Phantom's Revenge, scheduled to open in April, will combine some of the most beloved parts of the original coaster with a new section and improvements to be built this fall. The coaster will keep the first lift, the dramatic first two drops and its entanglement with the tracks of the Thunderbolt.

The coaster chassis and location of the loading station also will remain, said Kennywood president and chief executive officer Harry Henninger.

    More coaster coverage:

Fans disagree over hybrid design


The new design will eliminate the upside-down loops and widen the curves, possibly allowing the designers to change the coaster's restraint system from an overhead truss to a lap bar, he said. The ride on the current design is so jostling that even tiny pierced earrings must be removed to avoid injury.

"We can do this better. It's going to be faster. It's going to be smoother. It's going to be more exciting," Henninger said. He said removing the inversions would broaden the audience because some riders just don't want to go upside down. But he hinted that loops could be part of a new ride in the next three or four years.

Builders D.H. Morgan Manufacturing of La Selva Beach, Calif., will design the new steel track, which will be 200 feet longer than the current 3,000-foot layout. It will have a different configuration that will include a 230-foot-long tunnel and a camelback hump where riders will catch air -- or feel the sensation of weightlessness -- just before they reach the second hill.

The hulking 225-foot drop in which ridersfeel like they are plunging into the Monongahela River will be increased to 230 feet. The extra distance will allow the coaster's speed to jump to 85 mph from the current top speed of 80 mph.

Morgan will design new fiberglass cars and improve the station. The company designed the Steel Dragon 2000, in Nagashima Spaland, Mie, Japan. The amusement park claims its coaster is the world's tallest and fastest, wresting that title away from Millennium Force, which opened this year at Cedar Point in Sandusky, Ohio.

"I'm impressed," said Bill Linkenheimer of Ross, president of the American Coaster Enthusiasts. Linkenheimer said the smoother ride would allow his group to more easily endure repeat rides.

Although park officials announced in March that the Phantom would close, the staff was mum about the changes until yesterday. Even after the announcement, some of the Phantom staff did not know the new plans. Jen Sterling, 20, of Penn Hills, who works on the Steel Phantom ride, secured the overhead harnesses on an outgoing train before a reporter described the changes.

"I think it sounds good," she said. "Some people can't handle the ride." She said a lot of passengers had ridden the coaster to say goodbye.

The changes were fine with many Phantom riders yesterday.

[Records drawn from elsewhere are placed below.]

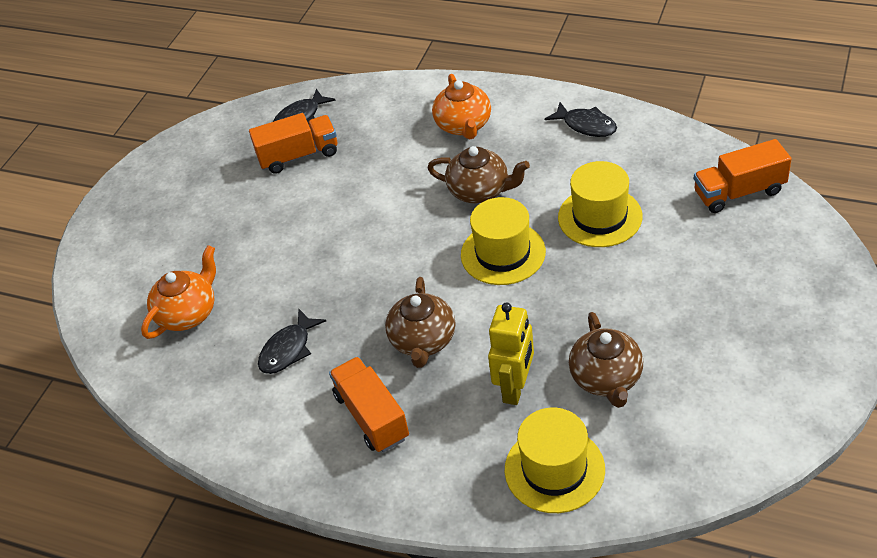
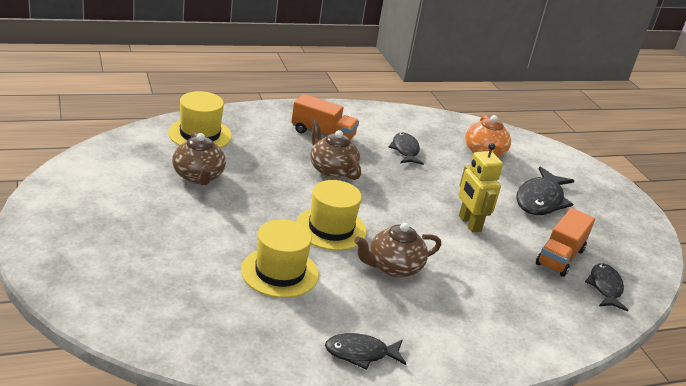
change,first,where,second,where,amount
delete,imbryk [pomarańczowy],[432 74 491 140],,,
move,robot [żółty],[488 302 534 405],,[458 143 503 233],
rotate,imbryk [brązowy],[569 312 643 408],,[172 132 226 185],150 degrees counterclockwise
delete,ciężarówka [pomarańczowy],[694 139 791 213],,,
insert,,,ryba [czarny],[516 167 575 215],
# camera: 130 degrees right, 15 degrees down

"If they make it bigger and faster, I'm not nostalgic about it," said Matthew Smith, a college student from Morgantown, W.Va.

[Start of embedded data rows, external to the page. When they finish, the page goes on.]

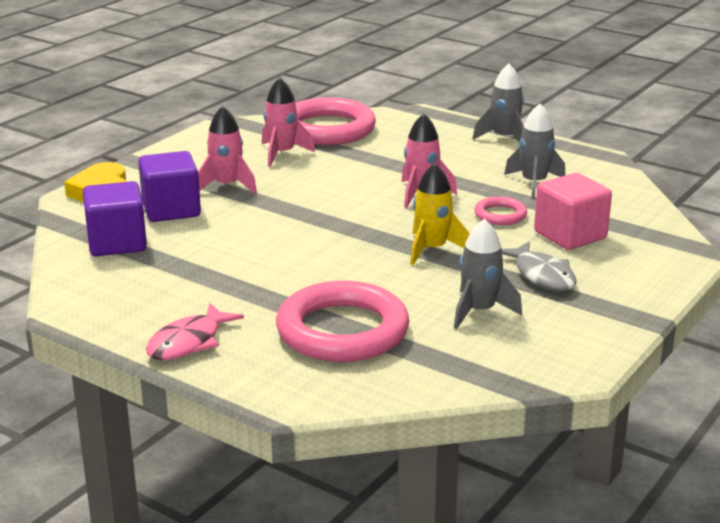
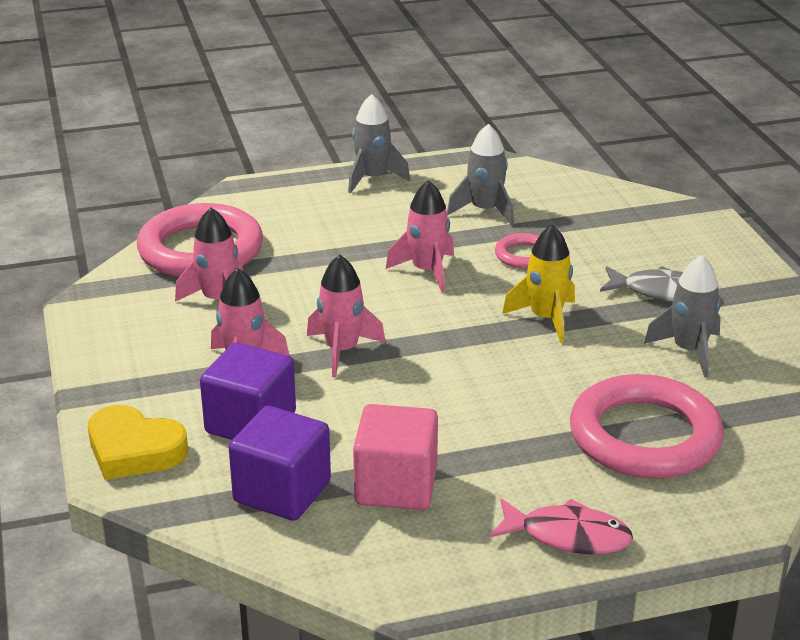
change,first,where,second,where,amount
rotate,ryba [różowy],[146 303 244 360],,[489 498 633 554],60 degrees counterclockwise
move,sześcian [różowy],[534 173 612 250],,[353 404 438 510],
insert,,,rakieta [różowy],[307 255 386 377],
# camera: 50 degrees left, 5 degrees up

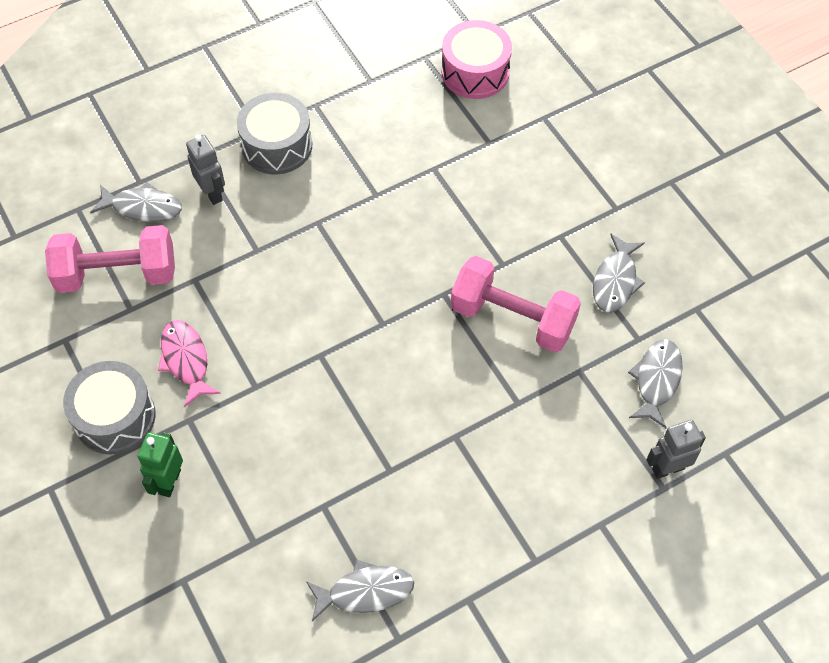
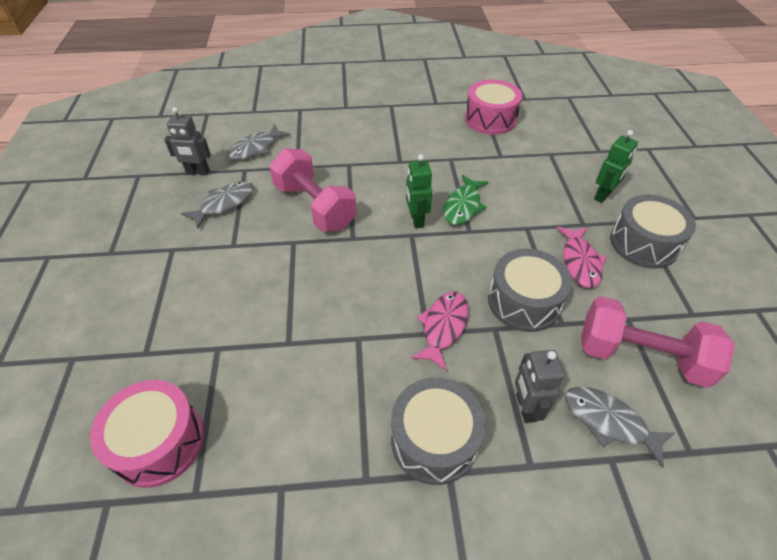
change,first,where,second,where,amount
replace,ryba [szary],[306 559 414 622],bęben [różowy],[465 79 522 135],
move,robot [szary],[647 420 706 479],,[164 107 211 175],
insert,,,robot [zielony],[406 154 432 229],
insert,,,ryba [różowy],[411 291 469 371],
insert,,,ryba [zielony],[443 175 488 225],
insert,,,bęben [szary],[488 249 572 332],
# camera: 155 degrees left, 10 degrees down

A group of 15-year-old boys, red-faced as they came off the coaster, decried the loss of loops, but calmed once they heard the coaster would be faster with a steeper drop.

Katie Bigger, 15, of Charleroi likes the new plan. "I don't like the loops anyway. It hurts my head."

Henninger said injuries and complaints about the rough ride did not prompt the design change. "We needed to put in a new spectacular attraction," he said.

Kennywood officials did not release drawings or the project's cost. Demolition will begin a week after Labor Day, Henninger said. The design is not final.

"We're really excited about it. [But] the dots do not connect yet," Henninger added. "I'm very confident that after this opens, the overwhelming opinion will be 'They did a good thing. They made this better.' "

The Phantom isn't the first Kennywood coaster to be revamped. The Thunderbolt opened in 1968 after Kennywood coaster mechanic Andy Vettel fashioned portions of it from the Pippin, originally completed in 1924.

Riders still have 25 days to experience the original Steel Phantom, built by Arrow Dynamics in 1991. The park's last day this season is Labor Day, although Henninger said the staff might plan a send-off for the coaster.

A kiosk near the coaster's exit is selling the last of the T-shirts, key chains, mugs and shot glasses emblazoned with the soon-to-be-classic Phantom logo.